A family's epic recovery from alcoholism, fearlessly well-told. TV-star Somers reveals the ravages of low self-esteem and the life of constant crisis that resulted from her being the adult child of an alcoholic parent. Dad was felled by his job as a loader of beer cases onto transports, which allowed him free beer all day long and low-priced cases for home consumption. Somers withholds none of the vileness and obscenity he lavished onto her older sister Maureen, herself, her mother, and her two brothers, Bill and young Michael. All trembled as Dad raged, broke furniture, spewed abuse. It was himself he hated, but the family didn't know that and conspired to hide their humiliation and keep Dad's illness a secret. When Seiners left the house at last to live on her own, she thought She'd left the horror behind. Instead, conditioned by her father's insanity, she turned into a moneyless crisis-seeker and liar whose secrets turned back on her with fearful verve. She became pregnant in high school by a college lover. Early marriage was no help. She loved her son, Bruce, Jr., passionately. In imitation of her father, she fell into crisis upon crisis, adultery, divorce. She entered a modeling career and met the great love of her life, a married man with two children. Then her son was crushed by a car, survived, but left her with a $15,000 hospital bill.
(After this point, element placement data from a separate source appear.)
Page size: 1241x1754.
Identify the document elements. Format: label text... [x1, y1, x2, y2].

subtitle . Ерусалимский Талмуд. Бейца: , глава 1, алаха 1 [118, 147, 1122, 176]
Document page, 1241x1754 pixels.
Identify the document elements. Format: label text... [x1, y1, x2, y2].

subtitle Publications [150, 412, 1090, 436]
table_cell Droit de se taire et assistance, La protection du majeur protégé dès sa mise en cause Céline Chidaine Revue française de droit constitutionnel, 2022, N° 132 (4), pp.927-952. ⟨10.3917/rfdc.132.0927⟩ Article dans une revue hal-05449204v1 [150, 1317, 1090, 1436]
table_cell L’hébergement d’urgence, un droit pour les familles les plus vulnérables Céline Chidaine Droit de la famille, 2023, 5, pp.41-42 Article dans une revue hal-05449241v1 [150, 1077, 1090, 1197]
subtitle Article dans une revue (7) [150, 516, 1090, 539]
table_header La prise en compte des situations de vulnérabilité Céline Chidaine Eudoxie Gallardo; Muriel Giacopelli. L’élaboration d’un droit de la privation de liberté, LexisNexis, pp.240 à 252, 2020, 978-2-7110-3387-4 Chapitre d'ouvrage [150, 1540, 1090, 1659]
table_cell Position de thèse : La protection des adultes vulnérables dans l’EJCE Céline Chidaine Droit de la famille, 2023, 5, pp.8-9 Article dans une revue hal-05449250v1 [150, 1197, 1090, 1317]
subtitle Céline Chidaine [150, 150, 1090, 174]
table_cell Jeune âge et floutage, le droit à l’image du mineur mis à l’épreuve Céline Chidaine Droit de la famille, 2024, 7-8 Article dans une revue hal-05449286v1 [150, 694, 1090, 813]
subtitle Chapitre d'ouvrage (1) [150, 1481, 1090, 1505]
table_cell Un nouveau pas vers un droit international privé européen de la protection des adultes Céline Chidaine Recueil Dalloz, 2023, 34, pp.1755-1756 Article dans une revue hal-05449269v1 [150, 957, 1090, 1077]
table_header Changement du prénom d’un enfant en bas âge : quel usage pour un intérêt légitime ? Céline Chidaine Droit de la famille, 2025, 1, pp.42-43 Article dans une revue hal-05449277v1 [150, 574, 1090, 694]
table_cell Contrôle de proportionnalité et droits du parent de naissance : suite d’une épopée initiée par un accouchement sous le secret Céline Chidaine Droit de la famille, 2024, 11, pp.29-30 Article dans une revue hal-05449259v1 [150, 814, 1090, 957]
She went into therapy and her seven-year affair was shown to be an example of the crippling low self-worth blueprinted onto her spirit by her father's disease. Eventually, the whole family sank under booze (Dad stayed blotto for 35 years!) but at last all got into 12-step programs--AA and Alanon--leading to a mass triumph over alcohol and an emotional epiphany at story's end, when Somers introduces her entire blighted but recovering family to the audience attending her Vegas opening. Help for millions of Americans who don't drink but fight the invisible octopus of alcoholic low self-worth. A winner.